Not to make this post a jumble of terminology, but the phrase catastrophic thinking is also important to understand. Catastrophic thinking is the process of instantly jumping to the worst possible outcome. It’s common in panic and anxiety: a racing heart means a heart attack, not that you just took the stairs and are out of shape. A fleck of brown on your hand is a cancerous mole, not a smear of chocolate. I exclude fear because in fear, there is an actual tiger and it’s right about to bite you. In anxiety, there might be a tiger behind the door, and it might eat your face, and you might be hideously disfigured for the rest of your life…but it’s probably just clothes.

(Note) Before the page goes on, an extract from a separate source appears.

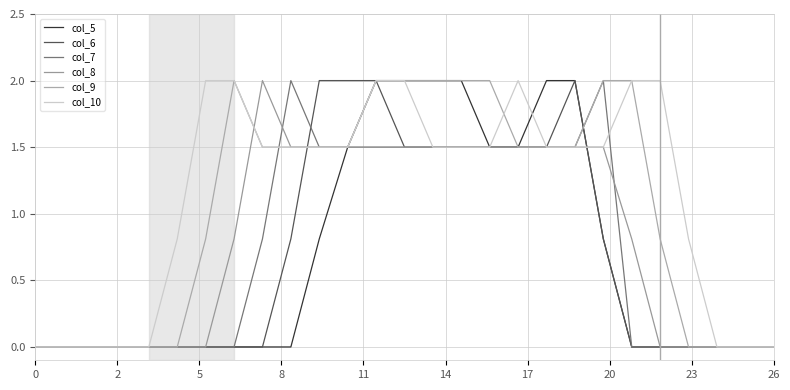

Rank the series by their maximum value, from highest to lowest.

col_5, col_6, col_7, col_8, col_9, col_10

So here’s my challenge to you: when you feel that uncomfortable feeling, that fight or flight, determine if it’s fear or anxiety, and then determine if you’re thinking catastrophically. The tiger could come up and bite you, or it could growl and walk away. It could be behind your closet door, but there could just be a pair of boots. It’s very difficult, in the midst of anxiety, to take a breath and figure out what’s actually going on, but it’s crucial to mental health to be able to identify if you’re overreacting, even just cognitively. Just remember that somewhere out in the midwest, I’m probably doing the exact same thing.